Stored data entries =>
BEGIN

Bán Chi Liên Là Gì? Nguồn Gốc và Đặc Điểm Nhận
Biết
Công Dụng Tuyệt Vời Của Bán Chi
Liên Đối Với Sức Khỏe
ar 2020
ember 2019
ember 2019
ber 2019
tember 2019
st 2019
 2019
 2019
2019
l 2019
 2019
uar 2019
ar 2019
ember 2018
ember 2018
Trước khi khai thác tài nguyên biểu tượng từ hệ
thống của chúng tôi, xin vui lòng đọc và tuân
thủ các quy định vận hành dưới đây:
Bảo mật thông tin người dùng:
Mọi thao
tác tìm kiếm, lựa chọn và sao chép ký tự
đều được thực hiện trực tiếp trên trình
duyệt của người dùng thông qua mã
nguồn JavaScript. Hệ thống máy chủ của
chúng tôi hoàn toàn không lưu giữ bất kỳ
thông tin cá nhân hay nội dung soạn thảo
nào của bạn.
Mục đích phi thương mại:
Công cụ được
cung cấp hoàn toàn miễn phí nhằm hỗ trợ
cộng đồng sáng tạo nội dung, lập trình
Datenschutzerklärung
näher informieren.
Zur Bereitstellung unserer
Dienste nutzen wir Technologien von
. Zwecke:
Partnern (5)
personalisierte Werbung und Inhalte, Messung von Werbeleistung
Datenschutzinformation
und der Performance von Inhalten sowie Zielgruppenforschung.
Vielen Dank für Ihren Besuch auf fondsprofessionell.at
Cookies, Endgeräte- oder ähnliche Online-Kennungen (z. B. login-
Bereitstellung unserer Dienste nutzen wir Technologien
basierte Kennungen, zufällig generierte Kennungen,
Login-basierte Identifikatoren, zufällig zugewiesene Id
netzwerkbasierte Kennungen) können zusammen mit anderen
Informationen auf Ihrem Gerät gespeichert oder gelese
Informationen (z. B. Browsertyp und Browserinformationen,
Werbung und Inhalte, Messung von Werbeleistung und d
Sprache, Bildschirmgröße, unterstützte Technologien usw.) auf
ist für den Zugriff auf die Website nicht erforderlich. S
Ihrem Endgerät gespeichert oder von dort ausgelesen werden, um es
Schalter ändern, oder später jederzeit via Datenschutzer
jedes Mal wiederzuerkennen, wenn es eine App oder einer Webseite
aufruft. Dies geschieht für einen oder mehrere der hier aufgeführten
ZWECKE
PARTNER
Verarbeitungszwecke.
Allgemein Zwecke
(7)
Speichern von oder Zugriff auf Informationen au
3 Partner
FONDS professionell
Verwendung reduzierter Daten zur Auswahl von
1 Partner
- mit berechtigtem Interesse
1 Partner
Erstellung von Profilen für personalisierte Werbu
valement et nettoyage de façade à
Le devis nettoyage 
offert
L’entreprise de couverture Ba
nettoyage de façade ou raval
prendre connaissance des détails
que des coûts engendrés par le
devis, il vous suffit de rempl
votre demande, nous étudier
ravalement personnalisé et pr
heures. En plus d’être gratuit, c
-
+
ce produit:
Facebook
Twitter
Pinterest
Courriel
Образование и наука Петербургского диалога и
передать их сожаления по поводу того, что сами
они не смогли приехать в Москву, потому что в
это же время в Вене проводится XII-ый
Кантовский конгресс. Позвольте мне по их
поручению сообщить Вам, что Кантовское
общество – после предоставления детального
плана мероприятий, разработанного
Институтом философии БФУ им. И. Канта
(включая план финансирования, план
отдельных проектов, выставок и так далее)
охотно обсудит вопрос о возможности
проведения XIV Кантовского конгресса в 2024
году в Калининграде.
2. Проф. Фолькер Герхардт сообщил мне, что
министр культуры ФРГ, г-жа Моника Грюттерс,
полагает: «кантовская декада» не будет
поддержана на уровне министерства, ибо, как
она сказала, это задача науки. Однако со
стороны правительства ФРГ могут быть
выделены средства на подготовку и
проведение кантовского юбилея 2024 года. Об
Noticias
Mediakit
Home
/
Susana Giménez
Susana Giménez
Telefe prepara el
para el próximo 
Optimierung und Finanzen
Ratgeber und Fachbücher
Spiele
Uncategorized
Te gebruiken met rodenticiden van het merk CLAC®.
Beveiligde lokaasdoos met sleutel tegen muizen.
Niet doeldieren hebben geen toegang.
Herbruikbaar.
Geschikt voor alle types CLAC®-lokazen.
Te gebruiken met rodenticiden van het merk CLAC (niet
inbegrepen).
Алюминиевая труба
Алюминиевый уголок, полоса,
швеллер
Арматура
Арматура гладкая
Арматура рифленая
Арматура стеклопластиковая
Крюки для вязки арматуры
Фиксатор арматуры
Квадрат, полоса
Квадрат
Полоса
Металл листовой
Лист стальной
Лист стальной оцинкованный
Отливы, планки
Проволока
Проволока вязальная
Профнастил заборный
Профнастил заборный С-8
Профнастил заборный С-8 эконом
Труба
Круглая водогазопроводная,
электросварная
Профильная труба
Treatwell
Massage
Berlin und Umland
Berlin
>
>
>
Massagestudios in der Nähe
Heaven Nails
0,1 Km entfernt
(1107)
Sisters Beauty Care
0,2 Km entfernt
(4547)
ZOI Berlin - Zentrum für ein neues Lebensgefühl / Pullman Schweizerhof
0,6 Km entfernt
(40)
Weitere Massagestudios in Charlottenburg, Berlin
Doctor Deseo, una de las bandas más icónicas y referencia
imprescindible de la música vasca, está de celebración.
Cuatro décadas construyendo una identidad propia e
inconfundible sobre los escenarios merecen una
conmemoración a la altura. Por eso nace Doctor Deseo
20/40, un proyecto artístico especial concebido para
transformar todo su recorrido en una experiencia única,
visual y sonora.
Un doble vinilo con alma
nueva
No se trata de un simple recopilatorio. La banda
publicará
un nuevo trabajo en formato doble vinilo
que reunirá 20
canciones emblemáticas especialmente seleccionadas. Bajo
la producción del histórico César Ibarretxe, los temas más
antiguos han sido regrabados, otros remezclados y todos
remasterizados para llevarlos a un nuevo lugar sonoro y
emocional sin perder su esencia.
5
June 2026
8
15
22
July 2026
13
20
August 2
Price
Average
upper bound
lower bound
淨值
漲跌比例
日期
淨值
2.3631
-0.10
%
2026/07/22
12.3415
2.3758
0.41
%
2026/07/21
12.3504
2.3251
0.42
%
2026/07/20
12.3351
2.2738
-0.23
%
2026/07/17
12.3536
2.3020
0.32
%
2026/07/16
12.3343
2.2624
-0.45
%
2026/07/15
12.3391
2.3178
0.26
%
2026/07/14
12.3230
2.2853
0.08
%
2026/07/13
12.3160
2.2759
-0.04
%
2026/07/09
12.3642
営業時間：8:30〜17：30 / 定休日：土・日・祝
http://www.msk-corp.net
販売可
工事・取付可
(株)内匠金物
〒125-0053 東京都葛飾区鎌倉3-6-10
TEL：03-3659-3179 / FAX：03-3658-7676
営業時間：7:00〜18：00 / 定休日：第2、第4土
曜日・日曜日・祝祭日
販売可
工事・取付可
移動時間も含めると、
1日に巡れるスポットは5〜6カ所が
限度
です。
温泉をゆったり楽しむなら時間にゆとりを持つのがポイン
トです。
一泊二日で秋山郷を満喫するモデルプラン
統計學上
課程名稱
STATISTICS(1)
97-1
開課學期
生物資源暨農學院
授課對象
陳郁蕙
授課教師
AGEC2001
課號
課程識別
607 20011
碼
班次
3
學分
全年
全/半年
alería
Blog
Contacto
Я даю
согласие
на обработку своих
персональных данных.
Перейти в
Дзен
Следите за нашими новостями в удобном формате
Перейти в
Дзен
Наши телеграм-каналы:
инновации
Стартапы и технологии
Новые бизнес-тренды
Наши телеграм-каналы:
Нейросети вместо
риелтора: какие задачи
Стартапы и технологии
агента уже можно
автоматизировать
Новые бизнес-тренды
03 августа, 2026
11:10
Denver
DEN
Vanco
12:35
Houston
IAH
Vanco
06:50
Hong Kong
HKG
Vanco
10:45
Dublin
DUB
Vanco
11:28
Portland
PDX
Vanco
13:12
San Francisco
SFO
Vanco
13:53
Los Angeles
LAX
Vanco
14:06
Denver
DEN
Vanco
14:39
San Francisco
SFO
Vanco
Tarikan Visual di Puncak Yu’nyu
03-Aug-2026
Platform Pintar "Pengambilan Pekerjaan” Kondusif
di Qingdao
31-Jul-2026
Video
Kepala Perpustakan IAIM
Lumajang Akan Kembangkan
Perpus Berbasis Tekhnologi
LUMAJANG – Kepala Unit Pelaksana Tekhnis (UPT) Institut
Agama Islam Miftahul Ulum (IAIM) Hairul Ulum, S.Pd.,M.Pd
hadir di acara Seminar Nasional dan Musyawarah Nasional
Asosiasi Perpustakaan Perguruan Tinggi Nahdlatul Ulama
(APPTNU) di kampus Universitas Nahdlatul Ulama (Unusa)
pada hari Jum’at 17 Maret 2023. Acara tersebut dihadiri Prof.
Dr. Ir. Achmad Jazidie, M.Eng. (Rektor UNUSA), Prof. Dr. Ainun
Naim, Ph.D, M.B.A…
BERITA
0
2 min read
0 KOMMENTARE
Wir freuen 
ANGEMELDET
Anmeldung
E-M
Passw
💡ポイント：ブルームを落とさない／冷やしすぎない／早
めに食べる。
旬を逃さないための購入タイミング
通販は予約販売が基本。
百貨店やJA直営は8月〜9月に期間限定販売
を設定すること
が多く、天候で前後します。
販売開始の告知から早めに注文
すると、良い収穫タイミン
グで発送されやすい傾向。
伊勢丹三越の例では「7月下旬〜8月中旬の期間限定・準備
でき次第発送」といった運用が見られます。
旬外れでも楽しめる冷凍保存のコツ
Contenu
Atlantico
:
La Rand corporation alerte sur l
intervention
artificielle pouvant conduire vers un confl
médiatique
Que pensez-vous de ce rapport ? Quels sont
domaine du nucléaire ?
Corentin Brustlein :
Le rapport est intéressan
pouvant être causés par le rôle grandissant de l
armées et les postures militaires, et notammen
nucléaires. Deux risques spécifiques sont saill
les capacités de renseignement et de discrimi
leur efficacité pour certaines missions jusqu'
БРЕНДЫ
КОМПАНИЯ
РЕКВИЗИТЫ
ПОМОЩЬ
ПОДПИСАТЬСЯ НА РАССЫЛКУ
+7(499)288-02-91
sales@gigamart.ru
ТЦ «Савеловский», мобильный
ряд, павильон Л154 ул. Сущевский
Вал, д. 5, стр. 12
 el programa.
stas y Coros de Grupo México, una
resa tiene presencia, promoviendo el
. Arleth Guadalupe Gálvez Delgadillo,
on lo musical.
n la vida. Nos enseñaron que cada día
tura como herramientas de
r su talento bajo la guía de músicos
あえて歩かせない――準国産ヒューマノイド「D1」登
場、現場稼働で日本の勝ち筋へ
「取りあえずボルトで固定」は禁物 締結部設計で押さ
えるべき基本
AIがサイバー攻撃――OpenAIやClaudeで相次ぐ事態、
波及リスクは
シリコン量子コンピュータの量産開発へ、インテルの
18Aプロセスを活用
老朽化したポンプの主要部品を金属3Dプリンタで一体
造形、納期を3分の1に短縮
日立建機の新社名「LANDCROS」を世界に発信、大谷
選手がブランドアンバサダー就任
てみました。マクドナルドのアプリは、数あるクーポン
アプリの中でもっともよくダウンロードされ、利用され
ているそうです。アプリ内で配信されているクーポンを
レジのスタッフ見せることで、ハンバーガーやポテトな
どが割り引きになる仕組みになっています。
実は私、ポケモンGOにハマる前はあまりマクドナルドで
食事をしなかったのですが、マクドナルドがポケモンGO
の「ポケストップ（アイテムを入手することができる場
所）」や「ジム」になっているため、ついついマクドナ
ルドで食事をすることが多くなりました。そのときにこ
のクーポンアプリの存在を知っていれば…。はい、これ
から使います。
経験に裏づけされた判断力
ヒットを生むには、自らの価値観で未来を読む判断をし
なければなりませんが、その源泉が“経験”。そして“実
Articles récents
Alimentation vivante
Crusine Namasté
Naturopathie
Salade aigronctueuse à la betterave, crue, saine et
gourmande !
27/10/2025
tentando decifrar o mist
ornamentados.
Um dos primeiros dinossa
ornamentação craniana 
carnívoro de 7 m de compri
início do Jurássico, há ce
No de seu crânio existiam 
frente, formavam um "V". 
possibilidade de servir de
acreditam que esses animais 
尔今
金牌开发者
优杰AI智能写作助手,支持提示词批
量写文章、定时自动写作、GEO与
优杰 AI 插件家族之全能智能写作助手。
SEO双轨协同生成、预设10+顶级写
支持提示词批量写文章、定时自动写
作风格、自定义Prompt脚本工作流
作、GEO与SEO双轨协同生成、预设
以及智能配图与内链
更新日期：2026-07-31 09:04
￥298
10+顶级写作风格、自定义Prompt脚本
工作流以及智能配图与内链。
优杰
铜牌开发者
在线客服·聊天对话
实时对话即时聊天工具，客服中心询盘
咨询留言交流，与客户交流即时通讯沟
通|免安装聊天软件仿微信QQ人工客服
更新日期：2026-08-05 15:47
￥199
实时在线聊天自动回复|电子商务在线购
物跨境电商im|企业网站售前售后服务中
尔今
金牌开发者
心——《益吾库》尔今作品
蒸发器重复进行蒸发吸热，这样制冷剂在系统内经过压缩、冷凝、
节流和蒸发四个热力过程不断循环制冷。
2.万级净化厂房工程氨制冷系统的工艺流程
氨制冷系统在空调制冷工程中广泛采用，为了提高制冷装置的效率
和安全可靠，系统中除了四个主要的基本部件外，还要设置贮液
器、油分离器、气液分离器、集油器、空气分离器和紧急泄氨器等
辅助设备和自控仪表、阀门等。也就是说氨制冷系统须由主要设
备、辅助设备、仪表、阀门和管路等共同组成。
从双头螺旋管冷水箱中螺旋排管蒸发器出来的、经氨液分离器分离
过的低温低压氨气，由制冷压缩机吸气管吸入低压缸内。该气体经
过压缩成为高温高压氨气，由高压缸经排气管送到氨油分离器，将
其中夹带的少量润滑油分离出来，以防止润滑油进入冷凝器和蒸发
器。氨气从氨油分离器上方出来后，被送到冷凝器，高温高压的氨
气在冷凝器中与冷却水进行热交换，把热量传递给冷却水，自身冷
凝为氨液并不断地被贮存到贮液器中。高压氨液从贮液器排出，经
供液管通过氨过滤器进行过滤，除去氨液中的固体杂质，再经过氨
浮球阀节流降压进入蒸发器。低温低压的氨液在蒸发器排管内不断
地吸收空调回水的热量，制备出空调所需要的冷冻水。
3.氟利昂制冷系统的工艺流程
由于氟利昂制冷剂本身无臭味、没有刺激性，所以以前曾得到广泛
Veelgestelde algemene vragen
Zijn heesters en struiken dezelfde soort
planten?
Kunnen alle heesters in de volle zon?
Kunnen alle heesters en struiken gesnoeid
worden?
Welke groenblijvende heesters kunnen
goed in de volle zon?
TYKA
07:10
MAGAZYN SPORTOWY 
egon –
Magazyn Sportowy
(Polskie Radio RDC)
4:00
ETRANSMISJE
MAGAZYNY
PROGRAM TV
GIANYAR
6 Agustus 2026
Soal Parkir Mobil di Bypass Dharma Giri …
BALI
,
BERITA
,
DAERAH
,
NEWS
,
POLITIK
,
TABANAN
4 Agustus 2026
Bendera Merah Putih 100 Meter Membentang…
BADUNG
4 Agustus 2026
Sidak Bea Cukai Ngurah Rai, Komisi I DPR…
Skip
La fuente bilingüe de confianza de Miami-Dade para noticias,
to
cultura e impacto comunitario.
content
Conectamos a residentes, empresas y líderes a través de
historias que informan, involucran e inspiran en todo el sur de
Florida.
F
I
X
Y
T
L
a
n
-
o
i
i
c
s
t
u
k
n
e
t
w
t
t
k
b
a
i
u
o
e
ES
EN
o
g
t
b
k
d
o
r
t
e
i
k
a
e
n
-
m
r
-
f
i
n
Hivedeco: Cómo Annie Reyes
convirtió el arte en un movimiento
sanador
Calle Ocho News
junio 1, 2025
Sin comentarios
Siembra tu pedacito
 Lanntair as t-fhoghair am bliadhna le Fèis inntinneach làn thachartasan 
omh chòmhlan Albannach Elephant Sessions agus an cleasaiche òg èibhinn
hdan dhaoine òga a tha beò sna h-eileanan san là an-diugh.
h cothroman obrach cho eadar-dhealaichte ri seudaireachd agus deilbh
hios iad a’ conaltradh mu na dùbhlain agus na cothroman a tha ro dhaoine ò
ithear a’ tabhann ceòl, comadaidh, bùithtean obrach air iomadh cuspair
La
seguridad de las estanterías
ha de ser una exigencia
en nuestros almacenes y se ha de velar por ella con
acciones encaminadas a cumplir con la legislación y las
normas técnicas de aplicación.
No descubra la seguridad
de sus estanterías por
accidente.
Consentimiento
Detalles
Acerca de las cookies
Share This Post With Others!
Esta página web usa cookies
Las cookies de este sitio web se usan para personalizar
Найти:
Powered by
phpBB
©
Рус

END

PROBLEM =>
Reproduce the stretch from the start of the rows through the line containing "chúng tôi hoàn toàn không lưu giữ bất kỳ", switching "người dùng" to "khách truy cập" and leaving everything else unchanged.

SOLUTION TO THIS PROBLEM =>
Bán Chi Liên Là Gì? Nguồn Gốc và Đặc Điểm Nhận
Biết
Công Dụng Tuyệt Vời Của Bán Chi
Liên Đối Với Sức Khỏe
ar 2020
ember 2019
ember 2019
ber 2019
tember 2019
st 2019
 2019
 2019
2019
l 2019
 2019
uar 2019
ar 2019
ember 2018
ember 2018
Trước khi khai thác tài nguyên biểu tượng từ hệ
thống của chúng tôi, xin vui lòng đọc và tuân
thủ các quy định vận hành dưới đây:
Bảo mật thông tin khách truy cập:
Mọi thao
tác tìm kiếm, lựa chọn và sao chép ký tự
đều được thực hiện trực tiếp trên trình
duyệt của khách truy cập thông qua mã
nguồn JavaScript. Hệ thống máy chủ của
chúng tôi hoàn toàn không lưu giữ bất kỳ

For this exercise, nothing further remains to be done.